(What you will do)
Edit all of the material below so that "Get a demo" becomes "Book a demo", keeping every other line as it is. Leave the pictures out of your answer.

Saved entries
========================
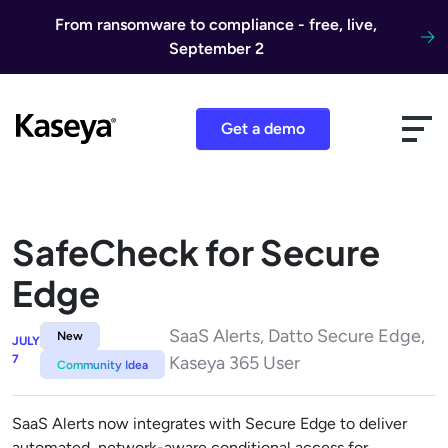
Skip to content
From ransomware to compliance - free, live,
September 2
Get a demo
SafeCheck for Secure
Edge
SaaS Alerts, Datto Secure Edge,
New
JULY
7
Kaseya 365 User
Community Idea
SaaS Alerts now integrates with Secure Edge to deliver
automated, network-aware conditional access for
========================
(Answer to this exercise)
Skip to content
From ransomware to compliance - free, live,
September 2
Book a demo
SafeCheck for Secure
Edge
SaaS Alerts, Datto Secure Edge,
New
JULY
7
Kaseya 365 User
Community Idea
SaaS Alerts now integrates with Secure Edge to deliver
automated, network-aware conditional access for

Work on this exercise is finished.